Auditing Remediation

Auditing remediation looks at random error vs. systematic error.  If a human makes a mistake, is it a fluke, or is it because they are lacking knowledge or awareness of a guideline?  Having a conversation with your co-worker can reveal which of the two cases may be true.  But if you experience an artificial intelligence error that conversation isn’t as easy.  Auditors need to take a different approach to addressing audit findings rooted in artificial intelligence errors.

The best practice here is to treat all artificial intelligence errors as if they were systematic errors, until you can prove otherwise.  What does that mean?  It means if you find that an artificial intelligence system failed to apply a guideline or incorrectly extracted a number from a tax return you must start with the assumption that it has done this before.  Thus the auditor needs to forensically look for the same income types or loans where that guideline would be applied to determine if the artificial intelligence correctly functioned.  

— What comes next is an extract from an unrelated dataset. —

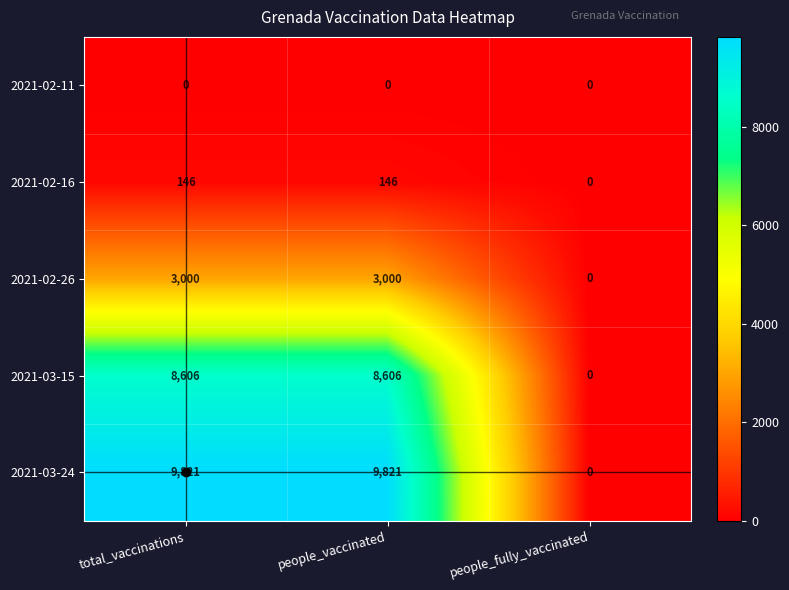

Which series has the largest range (max minus min)?

2021-03-24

What complicates this is the technology may be ever changing and what was previously performant, might now be a regression in performance.  Thus the dates and revision number of the artificial intelligence system become key data points to the auditor to root case and issue and determine if it is random or systematic.  It might be that your audit uncovered a newly emergent degradation in performance due to a recent change in the system.

Robots vs. Humans

Underwriters and processors need not fear the introduction of automated income analysis solutions.  Pragmatic uses of this technology increase the efficiency and accuracy of the human workforce they support.  In other words, much like the adoption of the adding machine didn’t replace the need for accountants; underwriters and processors can leverage this technology to do more with less and drive down human error.

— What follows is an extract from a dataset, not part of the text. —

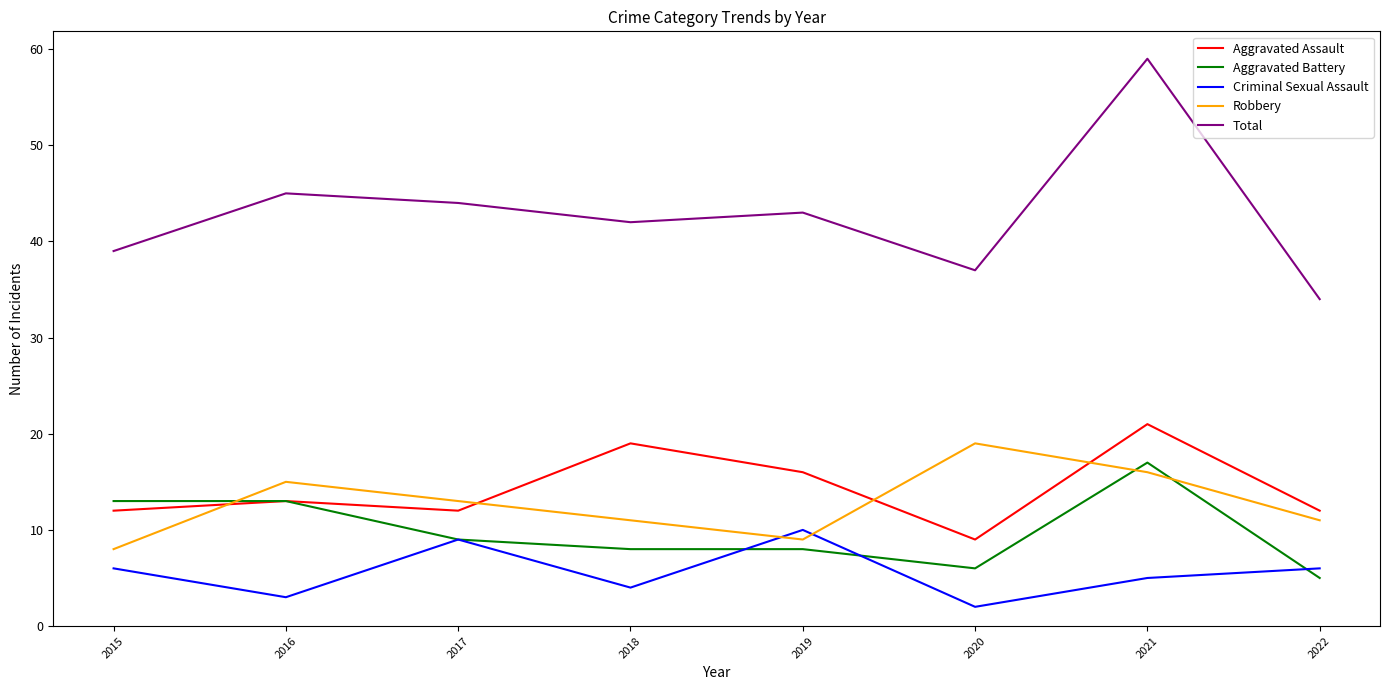

What value does the Robbery series have at 2022?

11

Some may use Artificial Intelligence (AI) solutions as a replacement for manual underwriting.  The pragmatic application of this technology would not apply technology as a replacement, but rather an augmentation to the human staff.  Thus lenders should be wary of solutions that are lacking the following:

  • The ability to audit the Artificial Intelligence output
  • The ability to modify or override the output
  • The ability to know when to include or exclude data from income documents

As mentioned above, the requirement of auditing doesn’t change with the adoption of new tools, however the way audits are conducted and where auditors focus their efforts must be refined to ensure fallibility of artificial intelligence systems are considered.

Human Oversight

When the underwriter or auditor does find something that is incorrect, does the tool or technology allow them to change or override?  Underwriting isn’t always black and white.  There are risk decisions the underwriter needs to be able to make that can alter the final income analysis.  Automated income analysis systems are best positioned to provide the safe minimum income and allow underwriters to increase the income by making risk decisions backstopped by guideline compliance checks.  

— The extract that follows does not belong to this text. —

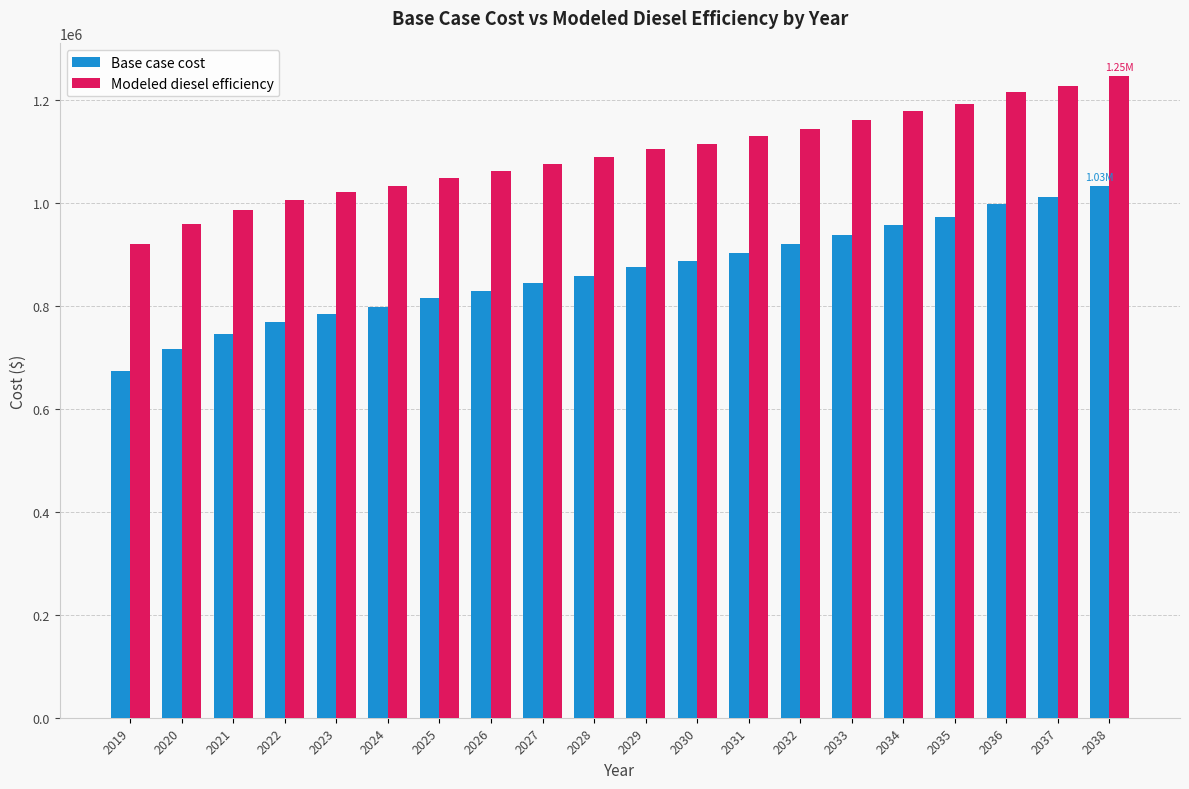

Is it true that Base case cost equals 258874.2 at 2023?

False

A great example of this would be child support income.  The income analysis may be easy but to qualify the income the underwriter has to take additional risk analysis steps. The risk steps are first checking the age of the child the support is for to confirm it will last for three years.  The next step is to confirm the receipt of the child support on time and the correct amount for six months. These are the items that  without additional context, artificial intelligence can’t make those determinations.

Human and AI workflow for mortgage underwriting

What’s the answer?

Automated income analysis software is becoming increasingly essential for streamlining the mortgage underwriting process. By reducing the time it takes to verify income and improving the accuracy of the results, this software can help lenders make more informed decisions and reduce the risk of compliance error. As the mortgage industry becomes more competitive and complex, adopters of these technologies need to be cautious and carefully implement processes and workflows that leverage the benefits of artificial intelligence while creating safeguards against the risks.